Instructions.
A - In the XIVE TIMA patch, why is 'current_cpu' used to find the targeted interrupt presenter object? Answer in one to three sentences.
B - Continue the XIVE TIMA patch, starting right after its last line.

Excerpt.
The Thread Interrupt Management Area for the OS is mostly used to
acknowledge interrupts and set the CPPR of the CPU.

The TIMA is mapped at the same address for each CPU. 'current_cpu' is
used to retrieve the targeted interrupt presenter object.

Signed-off-by: Cédric Le Goater <clg@kaod.org>
---
 hw/intc/xive-internal.h |   4 ++
 hw/intc/xive.c          | 187 ++++++++++++++++++++++++++++++++++++++++++++++++
 2 files changed, 191 insertions(+)

diff --git a/hw/intc/xive-internal.h b/hw/intc/xive-internal.h
index ba5e648a5258..5e8b78a1ea6a 100644
--- a/hw/intc/xive-internal.h
+++ b/hw/intc/xive-internal.h
@@ -200,6 +200,10 @@ struct XIVE {
     /* ESB and TIMA memory location */
     hwaddr       vc_base;
     MemoryRegion esb_iomem;
+
+    uint32_t     tm_shift;
+    hwaddr       tm_base;
+    MemoryRegion tm_iomem;
 };
 
 void xive_reset(void *dev);
diff --git a/hw/intc/xive.c b/hw/intc/xive.c
index c08a4f8efb58..82b2f0dcda0b 100644
--- a/hw/intc/xive.c
+++ b/hw/intc/xive.c
@@ -26,6 +26,180 @@
 
 #include "xive-internal.h"
 
+static uint8_t priority_to_ipb(uint8_t priority)
+{
+    return priority < XIVE_EQ_PRIORITY_COUNT ? 1 << (7 - priority) : 0;
+}
+
+static uint64_t xive_icp_accept(XiveICPState *xicp)

Data records.
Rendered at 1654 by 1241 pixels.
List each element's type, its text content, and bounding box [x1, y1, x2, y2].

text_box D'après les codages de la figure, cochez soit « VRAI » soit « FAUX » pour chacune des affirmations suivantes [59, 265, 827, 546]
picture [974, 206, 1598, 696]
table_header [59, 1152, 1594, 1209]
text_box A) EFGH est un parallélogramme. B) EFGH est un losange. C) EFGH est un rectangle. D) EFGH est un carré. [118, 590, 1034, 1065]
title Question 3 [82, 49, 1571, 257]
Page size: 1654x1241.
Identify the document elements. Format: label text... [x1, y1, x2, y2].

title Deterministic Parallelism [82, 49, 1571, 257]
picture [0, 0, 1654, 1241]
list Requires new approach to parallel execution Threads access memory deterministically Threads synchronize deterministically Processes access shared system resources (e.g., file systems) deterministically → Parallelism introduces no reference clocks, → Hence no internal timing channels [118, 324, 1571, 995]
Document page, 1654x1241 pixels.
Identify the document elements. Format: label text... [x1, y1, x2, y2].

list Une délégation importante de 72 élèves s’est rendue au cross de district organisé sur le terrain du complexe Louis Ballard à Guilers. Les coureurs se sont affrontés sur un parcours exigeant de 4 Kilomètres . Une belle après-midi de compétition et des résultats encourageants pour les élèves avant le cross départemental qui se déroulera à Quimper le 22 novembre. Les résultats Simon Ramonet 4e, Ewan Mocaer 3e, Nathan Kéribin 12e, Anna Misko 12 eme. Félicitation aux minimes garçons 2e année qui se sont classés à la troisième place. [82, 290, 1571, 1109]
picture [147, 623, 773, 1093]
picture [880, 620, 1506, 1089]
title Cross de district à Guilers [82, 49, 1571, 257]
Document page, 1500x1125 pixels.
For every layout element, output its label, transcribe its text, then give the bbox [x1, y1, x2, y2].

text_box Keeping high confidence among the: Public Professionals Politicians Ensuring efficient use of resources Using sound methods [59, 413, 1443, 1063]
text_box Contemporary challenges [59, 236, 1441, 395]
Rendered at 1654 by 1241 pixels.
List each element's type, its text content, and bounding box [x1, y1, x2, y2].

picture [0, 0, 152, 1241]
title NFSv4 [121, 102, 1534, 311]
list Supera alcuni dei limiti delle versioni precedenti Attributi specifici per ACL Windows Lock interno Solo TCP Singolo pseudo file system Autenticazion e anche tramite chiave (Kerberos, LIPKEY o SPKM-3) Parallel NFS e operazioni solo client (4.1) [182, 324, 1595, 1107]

Answers.
A - The TIMA is mapped at the same address for every CPU. The address of an access therefore doesn't tell which CPU's presenter is meant, so 'current_cpu' is used to retrieve it.

B -
+{
+    ICPState *icp = ICP(xicp);
+    uint8_t nsr = xicp->tima_os[TM_NSR];
+
+    qemu_irq_lower(icp->output);
+
+    if (xicp->tima_os[TM_NSR] & TM_QW1_NSR_EO) {
+        uint8_t cppr = xicp->tima_os[TM_PIPR];
+
+        xicp->tima_os[TM_CPPR] = cppr;
+
+        /* Reset the pending buffer bit */
+        xicp->tima_os[TM_IPB] &= ~priority_to_ipb(cppr);
+
+        /* Drop Exception bit for OS */
+        xicp->tima_os[TM_NSR] &= ~TM_QW1_NSR_EO;
+    }
+
+    return (nsr << 8) | xicp->tima_os[TM_CPPR];
+}
+
+static void xive_icp_set_cppr(XiveICPState *xicp, uint8_t cppr)
+{
+    if (cppr > XIVE_PRIORITY_MAX) {
+        cppr = 0xff;
+    }
+
+    xicp->tima_os[TM_CPPR] = cppr;
+}
+
+/*
+ * Thread Interrupt Management Area MMIO
+ */
+static uint64_t xive_tm_read_special(XiveICPState *icp, hwaddr offset,
+                                     unsigned size)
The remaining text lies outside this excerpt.